In an effort to add some features to Bookie I’ve ended up starting two new repos of code meant to interact with Bookie.

  1. Bookie Parser

This is meant to start taking over the work of reading the page content and readable parsing the important content out. It was a chance to play with Tornado and Heroku. This also means that in the future I’ll be able to scale out the readable processing serperatly from the main Bookie website and host. It’s pretty bare bones right now and doesn’t directly talk to Bookie, but I’ll look at adding that integration soon as the API stabilizes and I get more tests going in it.

So far the Heroku bit has been pretty awesome. I have to deal with the fact that the app gets shut down and has to restart on first request, but hopefully that gets better as traffic and use picks up. You can tinker with it at http://readable.bmark.us

  1. Bookie Api

I’ve been wanting to start up a command line client for some of the Bookie work. The big thing is that I need tools to help manage invites and such. So it’s currently very admin centric, but eventually I’d like to get this into a ncurses cool command line interface to pull up recent bookmarks and even do some quick searches via the API. Aren’t API’s cool. This will also contain the reference Python API implementations so we’ll have two implementations soon.

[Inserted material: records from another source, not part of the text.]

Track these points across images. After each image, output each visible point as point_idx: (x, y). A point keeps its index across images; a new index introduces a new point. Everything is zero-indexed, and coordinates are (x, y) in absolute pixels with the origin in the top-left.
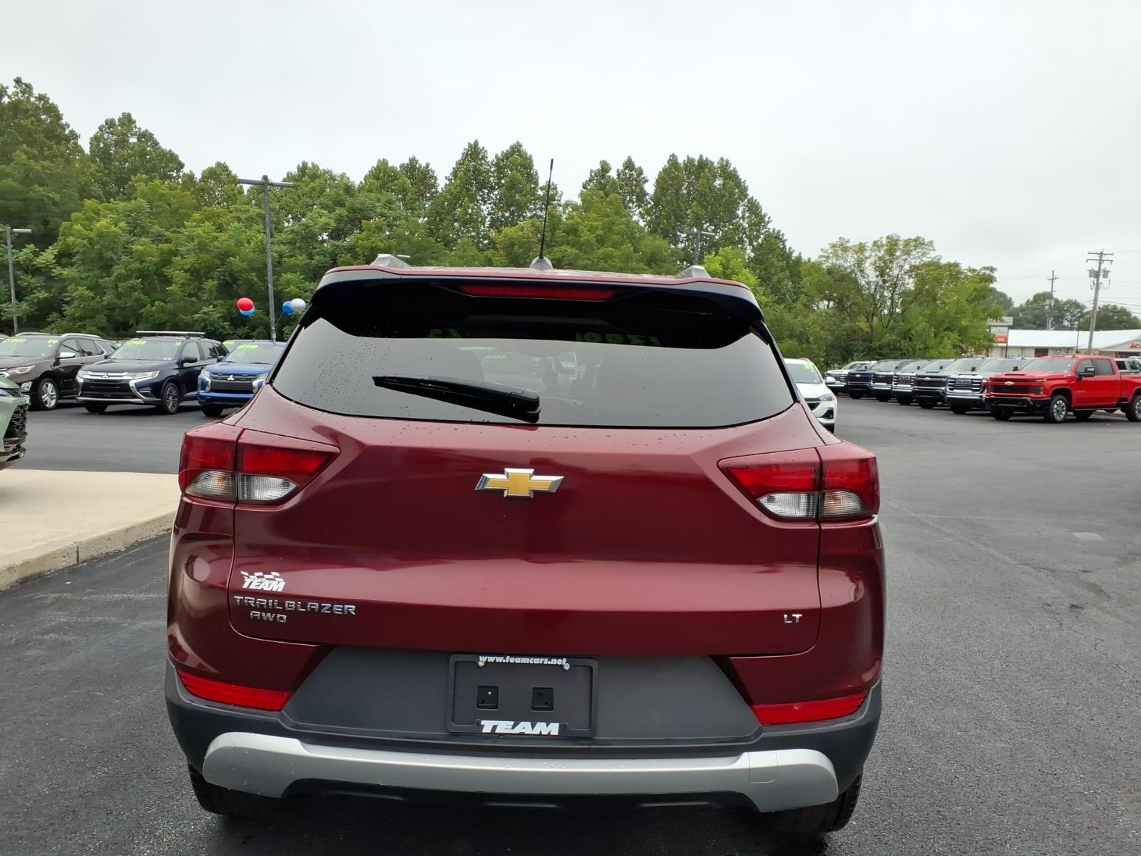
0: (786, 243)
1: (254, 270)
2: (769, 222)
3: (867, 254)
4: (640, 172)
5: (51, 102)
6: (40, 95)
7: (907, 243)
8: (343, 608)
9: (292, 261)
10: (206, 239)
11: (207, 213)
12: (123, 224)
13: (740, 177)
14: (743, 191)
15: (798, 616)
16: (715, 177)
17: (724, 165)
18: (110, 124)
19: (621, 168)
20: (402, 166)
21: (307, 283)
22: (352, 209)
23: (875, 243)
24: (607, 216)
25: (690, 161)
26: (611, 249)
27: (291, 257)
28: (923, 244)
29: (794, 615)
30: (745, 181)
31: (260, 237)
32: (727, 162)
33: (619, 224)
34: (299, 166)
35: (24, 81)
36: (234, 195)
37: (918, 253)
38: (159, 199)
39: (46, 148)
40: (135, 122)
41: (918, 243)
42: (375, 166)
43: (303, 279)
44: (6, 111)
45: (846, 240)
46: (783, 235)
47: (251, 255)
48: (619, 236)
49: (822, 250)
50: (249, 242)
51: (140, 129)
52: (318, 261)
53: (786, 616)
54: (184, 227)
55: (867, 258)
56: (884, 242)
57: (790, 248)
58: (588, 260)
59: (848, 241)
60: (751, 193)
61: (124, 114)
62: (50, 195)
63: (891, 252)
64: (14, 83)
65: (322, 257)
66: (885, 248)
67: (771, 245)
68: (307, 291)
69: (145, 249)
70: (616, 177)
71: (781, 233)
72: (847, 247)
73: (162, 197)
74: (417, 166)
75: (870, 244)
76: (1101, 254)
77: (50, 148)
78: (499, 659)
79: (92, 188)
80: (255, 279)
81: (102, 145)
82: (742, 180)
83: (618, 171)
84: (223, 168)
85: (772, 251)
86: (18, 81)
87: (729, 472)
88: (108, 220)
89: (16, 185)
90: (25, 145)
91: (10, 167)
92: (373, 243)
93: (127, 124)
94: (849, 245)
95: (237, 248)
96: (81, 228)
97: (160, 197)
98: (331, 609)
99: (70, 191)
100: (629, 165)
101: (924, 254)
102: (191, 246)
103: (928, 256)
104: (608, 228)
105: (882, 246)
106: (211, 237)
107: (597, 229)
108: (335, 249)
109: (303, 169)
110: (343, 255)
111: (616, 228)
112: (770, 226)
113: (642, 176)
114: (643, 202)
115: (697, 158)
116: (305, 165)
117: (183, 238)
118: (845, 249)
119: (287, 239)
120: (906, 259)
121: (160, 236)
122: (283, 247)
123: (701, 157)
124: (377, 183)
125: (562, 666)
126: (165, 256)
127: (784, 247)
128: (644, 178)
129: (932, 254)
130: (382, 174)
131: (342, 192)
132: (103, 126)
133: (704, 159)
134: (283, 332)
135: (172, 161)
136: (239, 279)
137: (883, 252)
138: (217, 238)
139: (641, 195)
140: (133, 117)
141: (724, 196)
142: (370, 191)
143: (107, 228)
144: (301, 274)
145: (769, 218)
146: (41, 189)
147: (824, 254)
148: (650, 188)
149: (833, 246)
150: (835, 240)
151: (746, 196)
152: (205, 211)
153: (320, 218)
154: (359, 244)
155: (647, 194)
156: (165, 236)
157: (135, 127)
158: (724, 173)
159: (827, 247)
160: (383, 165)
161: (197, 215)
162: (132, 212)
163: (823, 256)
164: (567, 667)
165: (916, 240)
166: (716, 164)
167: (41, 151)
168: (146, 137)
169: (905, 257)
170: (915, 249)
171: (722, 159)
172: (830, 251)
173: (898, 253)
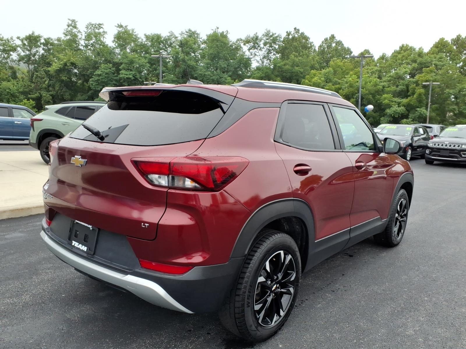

One in JS and one in Python.

I’ve got a beta version (which is really an alpha) up on PyPi so you can

$ pip install bookie_api
$ bookie ping

Build baby build

I spent some quality time with http://build.bmark.us to get the JS tests running via grover and phantomjs and that’s awesome. I also added the new projects into the builder as well. So, while I don’t have all the tests I need, at least now the ones I do have run consistantly.

Other little tweaks

  • Prettied up the new user invite email and landing page
  • Fixed a bug with dupe tags in the tagcontroller
  • Added more icons from the fontawesome set to pretty up the ui, especially the account page.
  • Lots of changes to the make/build steps for JS and CSS including actually doing the pyscss transition.
  • Everything is now on the final stable release of YUI 3.5. It’s been a good ride through the development releases.

Upcoming events

I’ll be giving a talk at Penguicon on using YUI for JS app development. If you’re in the area stop by. This is Friday April 27th, at 6pm. Then on Saturday I’ve got a Bookie mini-sprint going on. I’ll probably be hacking most of the weekend. Feel free to stop by and check things out.